1. COMMUNICATE “THE CAUSE”:

From sitting on the Board of CASA, a non-profit that serves neglected and abused foster children, one of the business lessons I have learned is that people are inspired by a cause, not a company’s profit margin. Working for a great cause or “the why” inspires passion, and as research has repeatedly shown, passion drives higher performance.

In Malcolm Gladwell’s book Outliers, he points out that only 13% of employees worldwide are engaged at work, meaning only about one in eight workers feel that they are making a positive contribution through their work. As business leaders, we have the ability and responsibility to change that. Meaningful work that is tied to a greater cause, to a “story”, is one of the most important things we can impart on our team.

Understanding the cause is a key element of great storytelling. As a new father, my mind goes to great children’s stories. In every famous children’s story, there’s always a memorable lesson learned, a purpose, a take-away. We often remember children’s stories years later. This is tremendously helpful when communicating the story of your company … starting with the “why” will inspire the highest performance from your team.

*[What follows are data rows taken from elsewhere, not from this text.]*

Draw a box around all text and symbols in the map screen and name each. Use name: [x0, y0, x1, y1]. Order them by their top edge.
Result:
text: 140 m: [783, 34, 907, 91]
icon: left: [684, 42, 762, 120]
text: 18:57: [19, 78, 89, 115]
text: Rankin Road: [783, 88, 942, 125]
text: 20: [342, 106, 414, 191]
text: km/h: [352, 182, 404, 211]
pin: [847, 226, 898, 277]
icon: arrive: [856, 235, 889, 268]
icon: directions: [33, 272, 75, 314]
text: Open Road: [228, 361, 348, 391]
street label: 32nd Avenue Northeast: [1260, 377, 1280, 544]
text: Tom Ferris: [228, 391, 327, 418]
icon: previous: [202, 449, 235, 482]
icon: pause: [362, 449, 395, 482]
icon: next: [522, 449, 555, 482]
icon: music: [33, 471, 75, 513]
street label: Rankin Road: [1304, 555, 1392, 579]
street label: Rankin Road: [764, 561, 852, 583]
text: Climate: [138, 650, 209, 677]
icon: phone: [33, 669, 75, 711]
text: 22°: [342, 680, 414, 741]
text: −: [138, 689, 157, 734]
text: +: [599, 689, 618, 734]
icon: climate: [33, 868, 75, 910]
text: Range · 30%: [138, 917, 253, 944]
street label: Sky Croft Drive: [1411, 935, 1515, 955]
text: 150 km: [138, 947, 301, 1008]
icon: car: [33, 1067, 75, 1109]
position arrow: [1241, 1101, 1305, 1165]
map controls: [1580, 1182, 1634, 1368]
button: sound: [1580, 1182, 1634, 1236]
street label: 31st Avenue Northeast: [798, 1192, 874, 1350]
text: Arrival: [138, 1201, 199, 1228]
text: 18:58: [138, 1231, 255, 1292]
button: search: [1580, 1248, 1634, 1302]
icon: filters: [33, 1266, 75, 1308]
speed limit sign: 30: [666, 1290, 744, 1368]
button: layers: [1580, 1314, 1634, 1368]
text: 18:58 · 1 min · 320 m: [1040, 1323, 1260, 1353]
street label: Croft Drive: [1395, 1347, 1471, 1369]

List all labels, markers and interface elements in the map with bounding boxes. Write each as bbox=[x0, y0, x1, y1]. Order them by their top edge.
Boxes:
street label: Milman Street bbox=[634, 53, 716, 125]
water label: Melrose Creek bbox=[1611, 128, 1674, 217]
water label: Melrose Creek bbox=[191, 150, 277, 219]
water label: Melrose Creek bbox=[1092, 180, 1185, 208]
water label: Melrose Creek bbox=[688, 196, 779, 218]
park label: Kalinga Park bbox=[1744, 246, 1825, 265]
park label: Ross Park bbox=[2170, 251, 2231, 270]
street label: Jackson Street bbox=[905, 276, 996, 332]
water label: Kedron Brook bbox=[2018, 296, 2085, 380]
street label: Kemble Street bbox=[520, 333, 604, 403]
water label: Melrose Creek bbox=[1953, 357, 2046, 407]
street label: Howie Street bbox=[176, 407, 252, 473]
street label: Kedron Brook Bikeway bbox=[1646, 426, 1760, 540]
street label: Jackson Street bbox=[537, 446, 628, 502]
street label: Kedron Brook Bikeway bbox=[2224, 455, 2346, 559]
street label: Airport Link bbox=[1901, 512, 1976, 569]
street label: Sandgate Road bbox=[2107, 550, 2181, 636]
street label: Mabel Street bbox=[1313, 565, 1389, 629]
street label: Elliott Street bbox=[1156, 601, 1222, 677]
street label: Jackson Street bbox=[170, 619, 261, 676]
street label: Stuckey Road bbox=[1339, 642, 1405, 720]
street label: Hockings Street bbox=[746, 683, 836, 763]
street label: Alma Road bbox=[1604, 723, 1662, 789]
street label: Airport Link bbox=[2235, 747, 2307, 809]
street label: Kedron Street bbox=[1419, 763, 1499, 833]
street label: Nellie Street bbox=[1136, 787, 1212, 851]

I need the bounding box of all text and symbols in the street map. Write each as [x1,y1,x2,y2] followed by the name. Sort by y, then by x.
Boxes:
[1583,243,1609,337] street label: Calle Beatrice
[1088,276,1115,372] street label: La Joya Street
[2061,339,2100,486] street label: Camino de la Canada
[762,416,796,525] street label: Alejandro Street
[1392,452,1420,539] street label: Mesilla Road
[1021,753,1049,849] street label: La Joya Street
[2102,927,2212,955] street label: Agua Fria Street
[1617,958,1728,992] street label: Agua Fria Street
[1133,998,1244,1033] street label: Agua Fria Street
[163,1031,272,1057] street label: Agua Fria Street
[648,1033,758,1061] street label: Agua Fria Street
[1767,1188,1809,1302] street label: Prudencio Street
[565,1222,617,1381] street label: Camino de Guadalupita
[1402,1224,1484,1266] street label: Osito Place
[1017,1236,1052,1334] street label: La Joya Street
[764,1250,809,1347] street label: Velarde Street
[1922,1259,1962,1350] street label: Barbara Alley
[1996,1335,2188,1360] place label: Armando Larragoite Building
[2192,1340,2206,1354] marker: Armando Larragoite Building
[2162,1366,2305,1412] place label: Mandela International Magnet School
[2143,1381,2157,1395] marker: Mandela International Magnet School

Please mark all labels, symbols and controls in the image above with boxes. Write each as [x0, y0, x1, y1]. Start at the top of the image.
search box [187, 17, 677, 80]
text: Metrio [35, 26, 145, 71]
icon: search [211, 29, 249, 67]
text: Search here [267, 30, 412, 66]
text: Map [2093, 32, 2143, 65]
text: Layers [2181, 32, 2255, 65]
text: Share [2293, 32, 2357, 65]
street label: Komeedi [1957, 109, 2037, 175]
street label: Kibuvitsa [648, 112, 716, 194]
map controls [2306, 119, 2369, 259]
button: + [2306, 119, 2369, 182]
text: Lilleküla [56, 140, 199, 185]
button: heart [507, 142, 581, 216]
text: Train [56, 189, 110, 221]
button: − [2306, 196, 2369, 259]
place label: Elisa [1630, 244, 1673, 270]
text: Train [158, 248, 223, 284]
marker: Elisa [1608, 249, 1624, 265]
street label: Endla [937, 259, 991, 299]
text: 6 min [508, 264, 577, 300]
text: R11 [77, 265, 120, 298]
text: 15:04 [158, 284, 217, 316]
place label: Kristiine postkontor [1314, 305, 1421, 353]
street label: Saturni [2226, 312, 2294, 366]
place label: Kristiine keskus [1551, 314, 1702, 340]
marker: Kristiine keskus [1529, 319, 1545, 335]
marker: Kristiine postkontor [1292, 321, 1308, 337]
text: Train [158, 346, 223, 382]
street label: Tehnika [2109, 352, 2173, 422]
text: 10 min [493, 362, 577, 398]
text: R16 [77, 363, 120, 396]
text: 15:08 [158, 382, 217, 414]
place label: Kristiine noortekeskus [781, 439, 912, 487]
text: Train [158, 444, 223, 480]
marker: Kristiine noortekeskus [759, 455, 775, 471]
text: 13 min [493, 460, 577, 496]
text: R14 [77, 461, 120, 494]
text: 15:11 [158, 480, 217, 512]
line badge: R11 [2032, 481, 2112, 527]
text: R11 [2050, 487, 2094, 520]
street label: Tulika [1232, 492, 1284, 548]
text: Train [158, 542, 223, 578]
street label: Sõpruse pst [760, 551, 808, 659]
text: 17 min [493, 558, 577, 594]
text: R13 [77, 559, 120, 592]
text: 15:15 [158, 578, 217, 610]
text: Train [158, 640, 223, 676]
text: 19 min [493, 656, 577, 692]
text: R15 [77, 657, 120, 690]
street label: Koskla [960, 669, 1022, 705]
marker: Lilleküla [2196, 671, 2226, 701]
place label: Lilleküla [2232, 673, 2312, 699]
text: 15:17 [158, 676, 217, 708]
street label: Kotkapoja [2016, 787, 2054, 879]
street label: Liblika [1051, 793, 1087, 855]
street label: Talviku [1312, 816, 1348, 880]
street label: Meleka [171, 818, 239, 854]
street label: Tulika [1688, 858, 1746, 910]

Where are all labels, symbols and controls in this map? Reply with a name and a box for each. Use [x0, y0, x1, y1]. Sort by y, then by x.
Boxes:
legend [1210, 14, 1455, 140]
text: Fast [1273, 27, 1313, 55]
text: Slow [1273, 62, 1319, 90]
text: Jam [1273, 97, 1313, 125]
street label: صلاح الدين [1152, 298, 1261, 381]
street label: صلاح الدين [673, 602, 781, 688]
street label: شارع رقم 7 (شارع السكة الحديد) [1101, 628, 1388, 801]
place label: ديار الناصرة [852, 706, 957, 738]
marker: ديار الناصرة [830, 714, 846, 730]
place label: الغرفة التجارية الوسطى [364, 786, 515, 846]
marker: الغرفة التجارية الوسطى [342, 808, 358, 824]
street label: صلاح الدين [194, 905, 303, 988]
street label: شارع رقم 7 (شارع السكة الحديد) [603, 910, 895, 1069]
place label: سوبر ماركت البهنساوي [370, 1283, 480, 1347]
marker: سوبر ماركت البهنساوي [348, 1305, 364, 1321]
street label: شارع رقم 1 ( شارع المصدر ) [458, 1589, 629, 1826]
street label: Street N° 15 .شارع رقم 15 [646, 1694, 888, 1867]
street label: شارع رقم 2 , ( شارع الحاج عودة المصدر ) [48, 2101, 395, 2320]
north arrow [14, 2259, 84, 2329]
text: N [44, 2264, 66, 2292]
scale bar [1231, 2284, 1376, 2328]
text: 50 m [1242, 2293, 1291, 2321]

2. WHAT GETS MEASURED GETS DONE:

By measuring performance, you actually inspire it. It’s human nature to want to do better than your last best. If you set high performance standards, and measure them, it gives your team a high bar to reach for. And nothing beats the feeling of realizing you’re capable of reaching higher than you ever thought possible.

A big challenge in measuring performance is deciding what areas to measure. It isn’t as simple as just tracking revenue growth; it’s about recognizing and measuring the key drivers of your company’s value.

A great example of this is in Michael Lewis’ bestseller that was adapted to film: Moneyball. Moneyball recounts the true story of how the Oakland Athletics discovered the right statistics to build a winning baseball team without breaking the bank. They realized the baseball recruiting business was rigged to value batting average as opposed to a player’s ability to get on base… the latter of which was actually a much better predictor of the team’s overall likelihood to win. After taking Lewis’ advice, and changing what they measured, the A’s filled their team with players who could get on base… and became a winning team.

Moneyball points to a greater point: as a leader, it’s not just about measuring standard, vanilla metrics and goals, it’s about determining and measuring the right metrics and goals.

3. BUILD A WORLD-CLASS STADIUM:

Olympians prepare in world class gyms, and perform on groomed playing fields. Nobel Prize winners have access to renowned libraries and laboratories. Writers have beautiful studies, and spaces for solitude. Even Superman had a “Fortress of Solitude”. As entrepreneurs, it’s important we give our team the tools and environment they need to be elite performers. That means curating a space that’s designed to facilitate work, innovation and collaboration.

At Rubicon Project, we provide our team with all kinds of amenities that could be written off as “office perks”. In reality, what we’re doing is giving our team the time and space they need to work at their highest level. This carries over to work schedule as well. If output is improved when an engineer works from home, or a business analyst takes the day to work in the “Garage”, a lab created for disruptive innovation, we allow for that. Great things don’t take place in a vacuum, but in a place with the resources necessary to facilitate world class work.

Culture is a critical part of the success of any company. By fostering an environment that rewards leaders, appeals to a higher sense of purpose, measures the right outcomes and fosters world class work, you can create a wellspring of innovation and a natural order that’s competitive.

Companies are powered by people, and people are empowered by company culture.